• [Your assignment] Write out every entry once more, character for character.

[Start of section]

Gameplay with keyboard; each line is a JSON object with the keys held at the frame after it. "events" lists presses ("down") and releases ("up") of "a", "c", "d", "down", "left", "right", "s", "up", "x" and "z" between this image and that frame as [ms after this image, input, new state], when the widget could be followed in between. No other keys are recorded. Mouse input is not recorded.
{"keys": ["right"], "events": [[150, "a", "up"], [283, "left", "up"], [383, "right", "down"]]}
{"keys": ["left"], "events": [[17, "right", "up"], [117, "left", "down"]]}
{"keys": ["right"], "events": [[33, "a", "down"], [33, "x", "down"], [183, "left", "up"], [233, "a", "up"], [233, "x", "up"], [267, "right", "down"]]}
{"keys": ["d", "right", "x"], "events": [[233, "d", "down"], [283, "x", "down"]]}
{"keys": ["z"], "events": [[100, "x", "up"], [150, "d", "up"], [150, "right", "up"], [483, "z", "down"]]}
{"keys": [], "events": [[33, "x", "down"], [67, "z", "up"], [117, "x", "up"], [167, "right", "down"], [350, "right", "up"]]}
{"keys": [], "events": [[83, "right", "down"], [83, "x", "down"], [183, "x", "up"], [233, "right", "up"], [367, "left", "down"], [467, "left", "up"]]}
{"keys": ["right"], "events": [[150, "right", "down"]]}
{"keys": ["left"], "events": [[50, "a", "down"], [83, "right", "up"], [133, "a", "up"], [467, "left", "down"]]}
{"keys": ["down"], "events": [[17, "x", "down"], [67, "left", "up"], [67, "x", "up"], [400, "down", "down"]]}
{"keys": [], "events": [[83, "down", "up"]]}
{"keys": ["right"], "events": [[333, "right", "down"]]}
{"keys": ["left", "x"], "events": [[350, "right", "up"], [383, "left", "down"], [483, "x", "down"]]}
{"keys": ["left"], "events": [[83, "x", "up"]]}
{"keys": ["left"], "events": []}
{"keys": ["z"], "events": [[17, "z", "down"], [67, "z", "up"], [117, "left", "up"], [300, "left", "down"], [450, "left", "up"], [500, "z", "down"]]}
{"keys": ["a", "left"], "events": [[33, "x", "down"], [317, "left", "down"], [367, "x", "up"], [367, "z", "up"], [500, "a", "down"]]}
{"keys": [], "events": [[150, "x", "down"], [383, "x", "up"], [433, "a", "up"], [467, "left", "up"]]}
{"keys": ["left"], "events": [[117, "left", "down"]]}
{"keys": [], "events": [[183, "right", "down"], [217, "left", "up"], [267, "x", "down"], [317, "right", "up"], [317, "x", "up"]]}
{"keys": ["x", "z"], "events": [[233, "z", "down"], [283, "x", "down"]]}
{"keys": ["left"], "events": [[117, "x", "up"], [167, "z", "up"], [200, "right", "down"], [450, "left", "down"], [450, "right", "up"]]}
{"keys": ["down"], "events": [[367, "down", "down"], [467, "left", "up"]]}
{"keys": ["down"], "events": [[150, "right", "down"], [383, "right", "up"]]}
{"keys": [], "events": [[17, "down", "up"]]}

[End of section]

• [Task answer]
Gameplay with keyboard; each line is a JSON object with the keys held at the frame after it. "events" lists presses ("down") and releases ("up") of "a", "c", "d", "down", "left", "right", "s", "up", "x" and "z" between this image and that frame as [ms after this image, input, new state], when the widget could be followed in between. No other keys are recorded. Mouse input is not recorded.
{"keys": ["right"], "events": [[150, "a", "up"], [283, "left", "up"], [383, "right", "down"]]}
{"keys": ["left"], "events": [[17, "right", "up"], [117, "left", "down"]]}
{"keys": ["right"], "events": [[33, "a", "down"], [33, "x", "down"], [183, "left", "up"], [233, "a", "up"], [233, "x", "up"], [267, "right", "down"]]}
{"keys": ["d", "right", "x"], "events": [[233, "d", "down"], [283, "x", "down"]]}
{"keys": ["z"], "events": [[100, "x", "up"], [150, "d", "up"], [150, "right", "up"], [483, "z", "down"]]}
{"keys": [], "events": [[33, "x", "down"], [67, "z", "up"], [117, "x", "up"], [167, "right", "down"], [350, "right", "up"]]}
{"keys": [], "events": [[83, "right", "down"], [83, "x", "down"], [183, "x", "up"], [233, "right", "up"], [367, "left", "down"], [467, "left", "up"]]}
{"keys": ["right"], "events": [[150, "right", "down"]]}
{"keys": ["left"], "events": [[50, "a", "down"], [83, "right", "up"], [133, "a", "up"], [467, "left", "down"]]}
{"keys": ["down"], "events": [[17, "x", "down"], [67, "left", "up"], [67, "x", "up"], [400, "down", "down"]]}
{"keys": [], "events": [[83, "down", "up"]]}
{"keys": ["right"], "events": [[333, "right", "down"]]}
{"keys": ["left", "x"], "events": [[350, "right", "up"], [383, "left", "down"], [483, "x", "down"]]}
{"keys": ["left"], "events": [[83, "x", "up"]]}
{"keys": ["left"], "events": []}
{"keys": ["z"], "events": [[17, "z", "down"], [67, "z", "up"], [117, "left", "up"], [300, "left", "down"], [450, "left", "up"], [500, "z", "down"]]}
{"keys": ["a", "left"], "events": [[33, "x", "down"], [317, "left", "down"], [367, "x", "up"], [367, "z", "up"], [500, "a", "down"]]}
{"keys": [], "events": [[150, "x", "down"], [383, "x", "up"], [433, "a", "up"], [467, "left", "up"]]}
{"keys": ["left"], "events": [[117, "left", "down"]]}
{"keys": [], "events": [[183, "right", "down"], [217, "left", "up"], [267, "x", "down"], [317, "right", "up"], [317, "x", "up"]]}
{"keys": ["x", "z"], "events": [[233, "z", "down"], [283, "x", "down"]]}
{"keys": ["left"], "events": [[117, "x", "up"], [167, "z", "up"], [200, "right", "down"], [450, "left", "down"], [450, "right", "up"]]}
{"keys": ["down"], "events": [[367, "down", "down"], [467, "left", "up"]]}
{"keys": ["down"], "events": [[150, "right", "down"], [383, "right", "up"]]}
{"keys": [], "events": [[17, "down", "up"]]}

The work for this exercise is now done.